N.C.G.S. § 160A-4 (1994). In Homebuilders Ass’n of Charlotte, Inc. v. City of Charlotte, this Court interpreted N.C.G.S. § 160A-4 as a legislative mandate “that the provisions of chapter 160A and of city charters shall be broadly construed and that grants of power shall be construed to include any additional and supplementary powers that are reasonably necessary or expedient to carry them into execution and effect.” 336 N.C. at 43-44, 442 S.E.2d at 50.

When the General Assembly, in 1989, amended N.C.G.S. § 160A-311 to include “structural and natural stormwater and drainage systems of all types,” it allowed cities to establish and operate stormwater systems as public enterprises. N.C.G.S. § 160A-311(10) (1994); Act of July 15, 1989, ch. 643, sec. 5, 1989 N.C. Sess. Laws 1763, 1769-70. Municipalities are allowed to “acquire, construct, establish, enlarge, improve, maintain, own, operate, and contract for the operation of any or all of the public enterprises as defined in this Article to furnish services to the city and its citizens.” N.C.G.S. § 160A-312(a) (1994). Further, municipalities are expressly authorized to fix and enforce rates and fees “for the use of or the services furnished by any public enterprise.” N.C.G.S. § 160A-314(a) (Supp. 1998). Specifically, cities may set “rates, fees, charges, and penalties for providing structural and natural stormwater and drainage system service,” so long as the fees imposed do not “exceed *821the city’s cost of providing a stormwater and drainage system.” N.C.G.S. § 160A-314(al). These public enterprise statutes, upon which the City relies as enabling authority for its SWU, are a part of chapter 160A, and as such, they are subject to the rule of broad construction mandated by the General Assembly in N.C.G.S. § 160A-4.

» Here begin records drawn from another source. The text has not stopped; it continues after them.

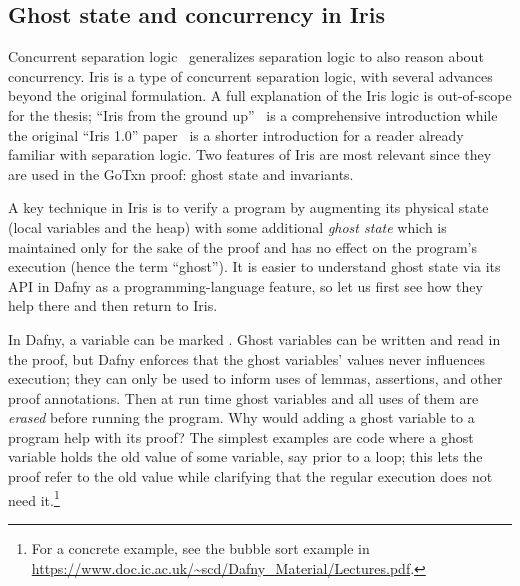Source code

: \subsection{Ghost state and concurrency in Iris}
\label{sec:perennial:concurrency}

Concurrent separation logic~\cite{brookes:csl} generalizes separation logic to
also reason about concurrency. Iris is a type of concurrent separation logic,
with several advances beyond the original formulation. A full
explanation of the Iris logic is out-of-scope for the thesis; ``Iris from the
ground up''~\cite{jung:iris-jfp} is a comprehensive introduction while the
original ``Iris 1.0'' paper~\cite{jung:iris-1} is a shorter introduction for a
reader already familiar with separation logic. Two features of Iris are most
relevant since they are used in the GoTxn proof: ghost state and invariants.

A key technique in Iris is to verify a program by augmenting its
physical state (local variables and the heap) with some additional \emph{ghost
state} which is maintained only for the sake of the proof and has no effect on
the program's execution (hence the term ``ghost''). It is easier to understand
ghost state via its API in Dafny as a programming-language feature, so let
us first see how they help there and then return to Iris.

In Dafny, a variable can be marked . Ghost variables can be written
and read in the proof, but Dafny enforces that the ghost variables' values never
influences execution; they can only be used to inform uses of lemmas,
assertions, and other proof annotations. Then at run time ghost variables and all
uses of them are \emph{erased} before running the program. Why would adding a
ghost variable to a program help with its proof? The simplest examples are code
where a ghost variable holds the old value of some variable, say prior to a
loop; this lets the proof refer to the old value while clarifying that the
regular execution does not need it.\footnote{For a concrete example, see the
bubble sort example in
\url{https://www.doc.ic.ac.uk/~scd/Dafny_Material/Lectures.pdf}.}

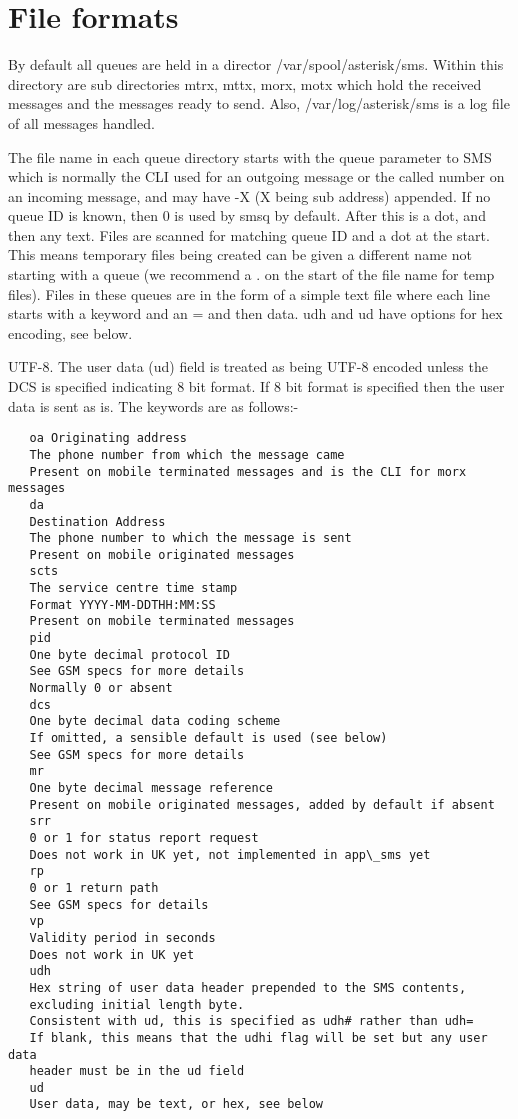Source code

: \section{File formats}

   By default all queues are held in a director /var/spool/asterisk/sms.
   Within this directory are sub directories mtrx, mttx, morx, motx which
   hold the received messages and the messages ready to send. Also,
   /var/log/asterisk/sms is a log file of all messages handled.

   The file name in each queue directory starts with the queue parameter
   to SMS which is normally the CLI used for an outgoing message or the
   called number on an incoming message, and may have -X (X being sub
   address) appended. If no queue ID is known, then 0 is used by smsq by
   default. After this is a dot, and then any text. Files are scanned for
   matching queue ID and a dot at the start. This means temporary files
   being created can be given a different name not starting with a queue
   (we recommend a . on the start of the file name for temp files).
   Files in these queues are in the form of a simple text file where each
   line starts with a keyword and an = and then data. udh and ud have
   options for hex encoding, see below.

   UTF-8. The user data (ud) field is treated as being UTF-8 encoded
   unless the DCS is specified indicating 8 bit format. If 8 bit format
   is specified then the user data is sent as is.
   The keywords are as follows:-
\begin{verbatim}
   oa Originating address
   The phone number from which the message came
   Present on mobile terminated messages and is the CLI for morx messages
   da
   Destination Address
   The phone number to which the message is sent
   Present on mobile originated messages
   scts
   The service centre time stamp
   Format YYYY-MM-DDTHH:MM:SS
   Present on mobile terminated messages
   pid
   One byte decimal protocol ID
   See GSM specs for more details
   Normally 0 or absent
   dcs
   One byte decimal data coding scheme
   If omitted, a sensible default is used (see below)
   See GSM specs for more details
   mr
   One byte decimal message reference
   Present on mobile originated messages, added by default if absent
   srr
   0 or 1 for status report request
   Does not work in UK yet, not implemented in app\_sms yet
   rp
   0 or 1 return path
   See GSM specs for details
   vp
   Validity period in seconds
   Does not work in UK yet
   udh
   Hex string of user data header prepended to the SMS contents,
   excluding initial length byte.
   Consistent with ud, this is specified as udh# rather than udh=
   If blank, this means that the udhi flag will be set but any user data
   header must be in the ud field
   ud
   User data, may be text, or hex, see below
\end{verbatim}


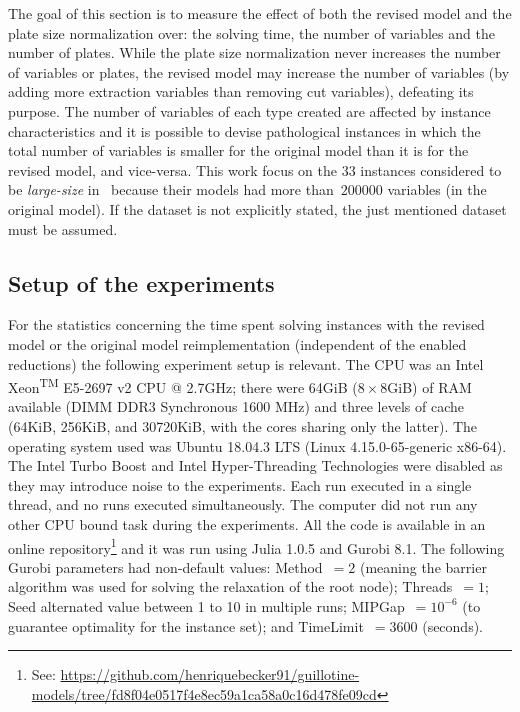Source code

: \documentclass[runningheads]{llncs}
\begin{document}
The goal of this section is to measure the effect of both the revised model and the plate size normalization over: the solving time, the number of variables and the number of plates.
While the plate size normalization never increases the number of variables or plates, the revised model may increase the number of variables (by adding more extraction variables than removing cut variables), defeating its purpose.
The number of variables of each type created are affected by instance characteristics and it is possible to devise pathological instances in which the total number of variables is smaller for the original model than it is for the revised model, and vice-versa.
This work focus on the 33 instances considered to be \emph{large-size} in~\cite{furini:2016} because their models had more than~\(200000\) variables (in the original model).
If the dataset is not explicitly stated, the just mentioned dataset must be assumed.

\subsection{Setup of the experiments}

For the statistics concerning the time spent solving instances with the revised model or the original model reimplementation (independent of the enabled reductions) the following experiment setup is relevant.
The CPU was an Intel\textsuperscript{\textregistered} Xeon\textsuperscript{TM} E5-2697 v2 CPU @ 2.7GHz;
there were 64GiB (\(8 \times 8\)GiB) of RAM available (DIMM DDR3 Synchronous 1600 MHz) and three levels of cache (64KiB, 256KiB, and 30720KiB, with the cores sharing only the latter).
The operating system used was Ubuntu 18.04.3 LTS (Linux 4.15.0-65-generic x86-64).
The Intel\textsuperscript{\textregistered} Turbo Boost and Intel\textsuperscript{\textregistered} Hyper-Threading Technologies were disabled as they may introduce noise to the experiments.
Each run executed in a single thread, and no runs executed simultaneously.
The computer did not run any other CPU bound task during the experiments.
All the code is available in an online repository\footnote{See: \url{https://github.com/henriquebecker91/guillotine-models/tree/fd8f04e0517f4e8ec59a1ca58a0c16d478fe09cd}} and it was run using Julia 1.0.5 and Gurobi 8.1.
The following Gurobi parameters had non-default values: Method~\(= 2\) (meaning the barrier algorithm was used for solving the relaxation of the root node); Threads~\(= 1\); Seed alternated value between 1 to 10 in multiple runs; MIPGap~\(= 10^{-6}\) (to guarantee optimality for the instance set); and TimeLimit~\(= 3600\) (seconds).
\end{document}

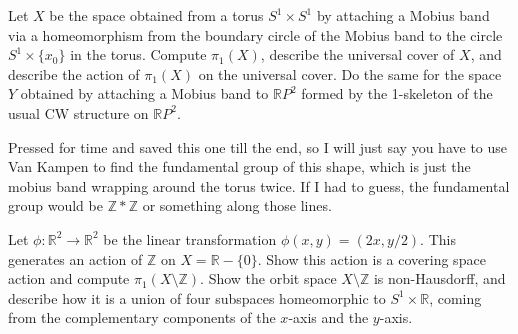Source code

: \documentclass[12pt]{article}
\begin{document}
\begin{statement}
  Let $X$ be the space obtained from a torus $S^1 \times S^1$ by attaching a Mobius band via a 
  homeomorphism from the boundary circle of the Mobius band to the circle $S^1 \times \{x_0\}$ 
  in the torus. Compute $\pi_1(X)$, describe the universal cover of $X$, and describe the action 
  of $\pi_1(X)$ on the universal cover. Do the same for the space $Y$ obtained by attaching 
  a Mobius band to $\mathbb{R}P^2$ formed by the 1-skeleton of the usual CW structure on $\mathbb{R}P^2$. 
\end{statement}

\begin{newproof}
  Pressed for time and saved this one till the end, so I will just say you have to use Van Kampen 
  to find the fundamental group of this shape, which is just the mobius band wrapping around the 
  torus twice. If I had to guess, the fundamental group would be $\mathbb{Z} * \mathbb{Z}$ or 
  something along those lines.
\end{newproof}

\begin{statement}
  Let $\phi: \mathbb{R}^2 \to \mathbb{R}^2$ be the linear transformation $\phi(x,y)=(2x,y/2)$. This generates 
  an action of $\mathbb{Z}$ on $X = \mathbb{R} - \{0\}$. Show this action is a covering space action and 
  compute $\pi_1(X \setminus \mathbb{Z})$. Show the orbit space $X \setminus \mathbb{Z}$ is 
  non-Hausdorff, and describe how it is a union of four subspaces homeomorphic to $S^1 \times \mathbb{R}$, coming 
  from the complementary components of the $x$-axis and the $y$-axis. 
\end{statement}
\end{document}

The City adopted its SWU ordinance under the authority granted by the General Assembly in the public enterprise statutes. The City operates a structural and natural stormwater and drainage system that must comply with the mandates of the federal NPDES (National Pollutant Discharge Elimination System) permitting requirements. Compliance with federal NPDES regulations is a duty of the City and of other affected municipalities. Any ambiguity in the meaning of the term “stormwater and drainage system" must be resolved in favor of enabling municipalities to execute the duties imposed upon them by federal law concerning the discharge of stormwater. The City cannot operate a stormwater and drainage system without complying with federal regulations. Certainly, N.C.G.S. § 160A-4 and Homebuilders Ass’n of Charlotte require us to interpret the applicable public enterprise statutes broadly enough to encompass the City’s operation of its SWU and collection of fees under the SWU ordinance as “reasonably necessary or expedient” to its expressly granted powers. I would uphold the City’s SWU ordinance and the fees charged thereunder as a valid exercise of the City’s authority granted by N.C.G.S. §§ 160A-311, -312, and -314.

Chief Justice Mitchell and Justice Parker join in this dissenting opinion.